Alan I. Abramowitz has a post at Larry J. Sabato’s Crystal Ball that should be required reading for Democratic Senate Leadership. Abramowitz, senior editor at the Crystal Ball and a TDS contributor, makes a tight case that the time has come for Democrats to change Senate rules, so America will no longer be held hostage by the filibuster. First, he sets the stage, reviewing Democratic prospects for overcoming the filibuster under current rules
…While Democrats have a good chance of retaining control of the Senate in the next two election cycles, their majority is almost certain to be reduced.

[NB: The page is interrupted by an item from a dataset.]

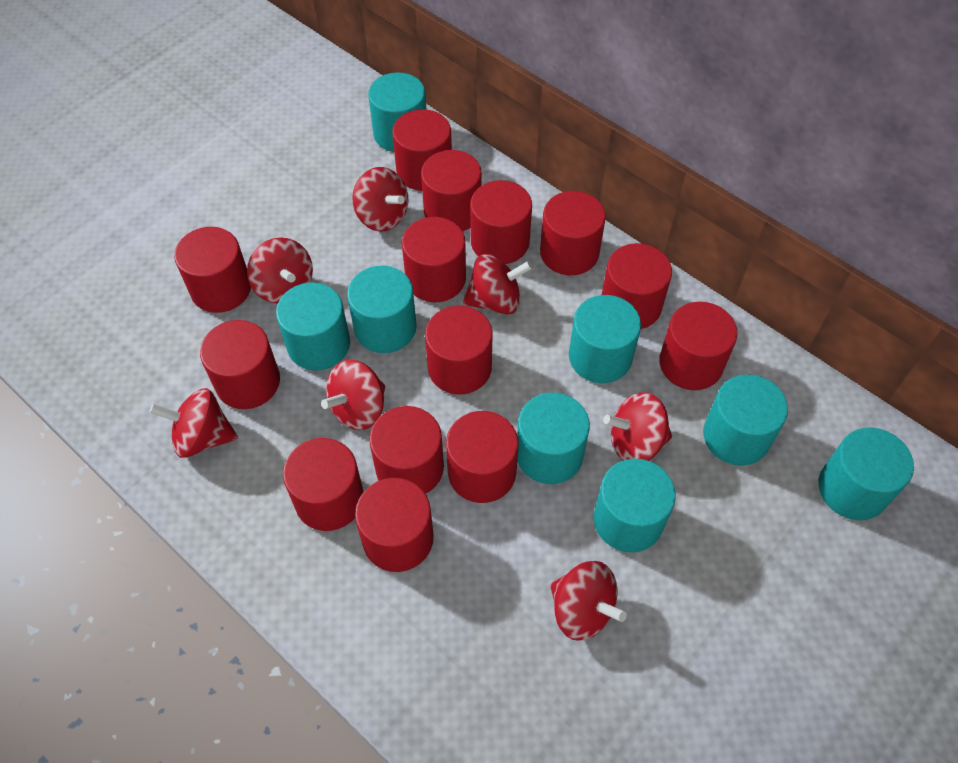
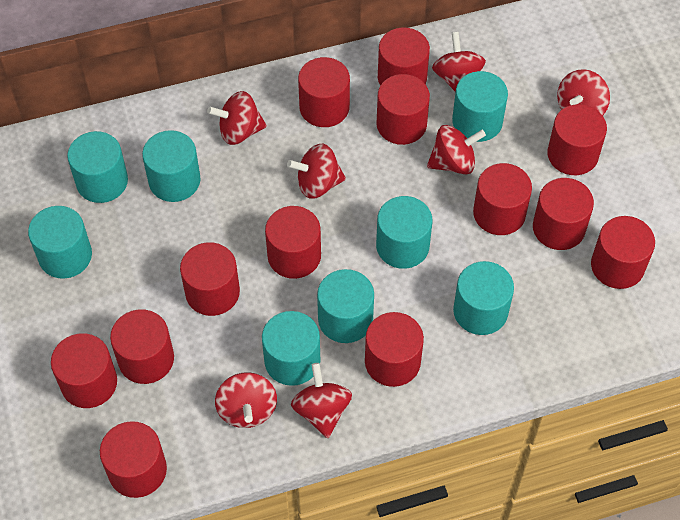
red cylinder: [174,227,251,313] [200,320,280,409] [283,438,363,531] [355,478,434,572] [369,406,444,494] [392,109,452,191] [402,217,466,302] [421,150,482,231] [425,306,493,395] [446,411,519,503] [470,180,532,264] [540,191,606,275] [602,243,672,329] [659,302,737,390] = 14 -> [51,333,117,408] [100,421,167,498] [110,309,174,384] [180,242,240,316] [265,206,321,279] [298,57,350,127] [365,312,424,387] [376,74,430,145] [378,27,430,86] [473,163,532,235] [533,178,594,250] [547,104,607,175] [591,216,655,289] = 13

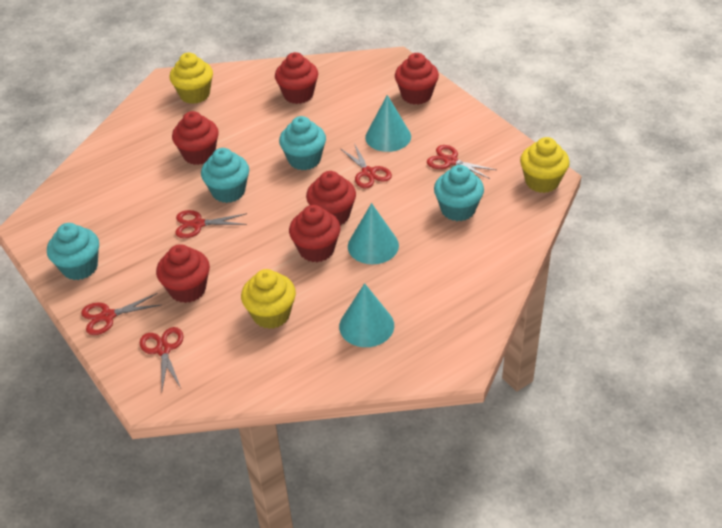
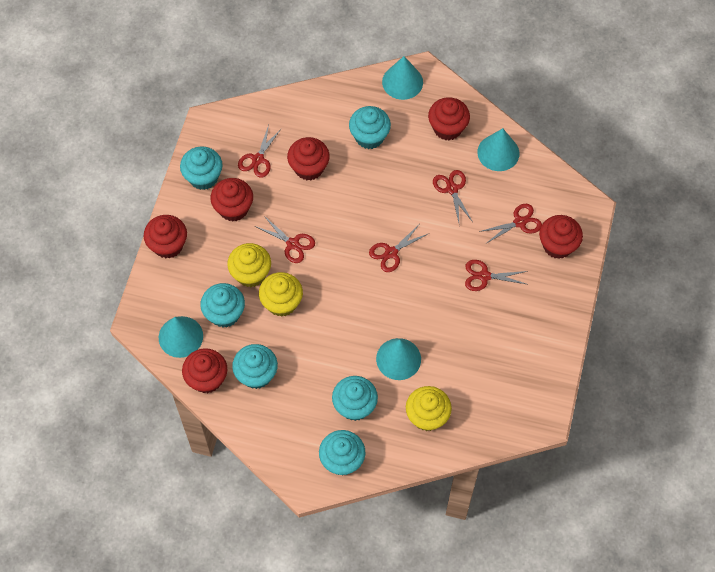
red scissors: [81,293,160,335] [140,327,183,390] [175,210,247,238] [340,143,392,188] [427,145,496,179] = 5 -> [238,125,282,178] [255,216,315,263] [369,225,428,272] [433,170,473,222] [465,260,528,291] [479,204,542,243] = 6
turquoise cone: [339,283,394,347] [348,203,399,264] [365,95,411,152] = 3 -> [159,316,203,358] [376,338,421,380] [382,56,423,100] [477,128,519,171] = 4
turquoise cupcake: [47,223,99,280] [201,148,249,203] [279,116,326,170] [434,165,484,221] = 4 -> [180,146,223,190] [200,283,245,327] [232,344,278,389] [319,430,365,475] [332,376,378,421] [349,106,391,149] = 6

In 2010 Republicans will be defending 19 of the 38 seats that are up for election so their opportunities for gains will be limited. In 2012, however, Republicans will have a much better chance to recoup some of the losses that they suffered in the 2006 and 2008 elections because Democrats will have to defend 24 of the 33 seats that will be up for election.

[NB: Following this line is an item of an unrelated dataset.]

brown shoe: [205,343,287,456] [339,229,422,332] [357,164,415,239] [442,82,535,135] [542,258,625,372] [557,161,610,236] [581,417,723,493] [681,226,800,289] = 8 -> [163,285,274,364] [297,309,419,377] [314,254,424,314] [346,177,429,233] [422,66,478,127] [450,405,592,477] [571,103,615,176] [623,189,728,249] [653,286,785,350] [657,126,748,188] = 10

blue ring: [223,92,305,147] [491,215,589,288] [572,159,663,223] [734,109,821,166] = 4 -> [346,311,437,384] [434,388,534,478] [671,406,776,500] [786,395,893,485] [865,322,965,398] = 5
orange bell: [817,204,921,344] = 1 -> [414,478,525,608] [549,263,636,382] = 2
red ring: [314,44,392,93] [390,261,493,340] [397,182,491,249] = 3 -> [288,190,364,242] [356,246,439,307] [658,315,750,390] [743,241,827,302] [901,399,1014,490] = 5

The results of the 2010 and 2012 Senate elections will depend on the national political climate when those elections take place. In the long run, however, Democrats will probably find it very difficult to maintain anything close to a 60-seat majority in the Senate. Since the end of World War II, Senate majorities of 60 or larger have been unusual and the current 60-seat Democratic majority represents a sharp break with the recent pattern of relatively small majorities. While Democrats now enjoy an edge in party identification in the electorate, their advantage among regular voters is fairly small. Moreover, at least 22 of the 60 Democratic Senate seats would appear to be highly vulnerable. Democrats currently hold 11 Senate seats in states that were carried by the Republican Party in all three presidential elections since 2000 as well as 11 seats in states that were carried by the Republicans in two of these three elections. In contrast, Republicans hold only two seats in states that were carried by the Democratic Party in all three presidential elections and only two additional seats in states that were carried by the Democrats in two of these elections.

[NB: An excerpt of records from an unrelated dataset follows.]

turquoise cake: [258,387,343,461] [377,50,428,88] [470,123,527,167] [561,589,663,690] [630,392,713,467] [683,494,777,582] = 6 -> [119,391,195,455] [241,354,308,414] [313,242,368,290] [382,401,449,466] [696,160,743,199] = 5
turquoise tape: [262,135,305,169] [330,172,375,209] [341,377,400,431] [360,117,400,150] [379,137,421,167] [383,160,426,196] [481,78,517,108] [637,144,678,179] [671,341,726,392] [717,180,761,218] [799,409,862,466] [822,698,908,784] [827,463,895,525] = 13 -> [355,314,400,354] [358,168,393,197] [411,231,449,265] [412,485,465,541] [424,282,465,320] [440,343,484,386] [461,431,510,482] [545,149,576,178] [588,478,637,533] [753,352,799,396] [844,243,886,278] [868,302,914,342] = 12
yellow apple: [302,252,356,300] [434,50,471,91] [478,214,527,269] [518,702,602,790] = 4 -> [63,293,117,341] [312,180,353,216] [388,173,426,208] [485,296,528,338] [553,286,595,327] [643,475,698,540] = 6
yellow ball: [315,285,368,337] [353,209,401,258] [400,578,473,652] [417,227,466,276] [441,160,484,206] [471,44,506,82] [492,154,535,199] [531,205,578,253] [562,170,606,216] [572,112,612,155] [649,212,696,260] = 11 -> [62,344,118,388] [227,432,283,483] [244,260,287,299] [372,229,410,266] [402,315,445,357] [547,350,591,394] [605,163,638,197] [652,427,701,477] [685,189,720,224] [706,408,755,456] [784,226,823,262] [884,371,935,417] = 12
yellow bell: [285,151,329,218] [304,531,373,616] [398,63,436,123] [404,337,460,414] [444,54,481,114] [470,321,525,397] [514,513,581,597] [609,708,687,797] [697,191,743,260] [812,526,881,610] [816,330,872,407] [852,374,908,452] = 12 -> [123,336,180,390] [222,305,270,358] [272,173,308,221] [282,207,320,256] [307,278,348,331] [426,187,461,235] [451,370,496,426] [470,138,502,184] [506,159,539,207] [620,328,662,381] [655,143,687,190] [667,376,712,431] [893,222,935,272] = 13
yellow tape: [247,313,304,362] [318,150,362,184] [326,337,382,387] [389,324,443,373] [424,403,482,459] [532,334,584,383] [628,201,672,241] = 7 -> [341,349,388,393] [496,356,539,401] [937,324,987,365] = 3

Abramowitz explains further that the “small state bias” favors Republicans since Dems are disproportionately concentrated in major urban areas in the large states. Dems do currently hold 11 of 24 seats of the 12 small states, Abramowitz notes, but this is likely to diminish in the next elections. He then concludes:
A reduced Democratic majority will make it almost impossible to invoke cloture. This leaves progressive Democrats with two options: try to build bipartisan coalitions or change the Senate’s rules. Bipartisanship is very popular with many Washington political insiders. However, given the deep ideological divide that separates the two parties, bipartisanship is simply not a viable option in today’s Senate. In a Senate with a narrow Democratic majority, the swing vote on cloture would not be moderate Maine Sen. Olympia Snowe. It would be someone like conservative Kansas Sen. Sam Brownback. In order to gain enough Republican votes to invoke cloture, progressive Democrats would have to abandon many of their key policy commitments.
A reduced Democratic majority would leave only one viable option for progressives to save their policy agenda: change the Senate’s rules to end the filibuster. Short of a constitutional amendment, nothing can be done about the small state, Republican bias of the Senate. But the Senate’s rules can be changed by a simple majority vote. All it takes is the political will to drag the Senate kicking and screaming into the 21st century.
Clearly this is a challenge that must be met by reform-minded Democrats sooner, than later — or we may not get another chance for decades.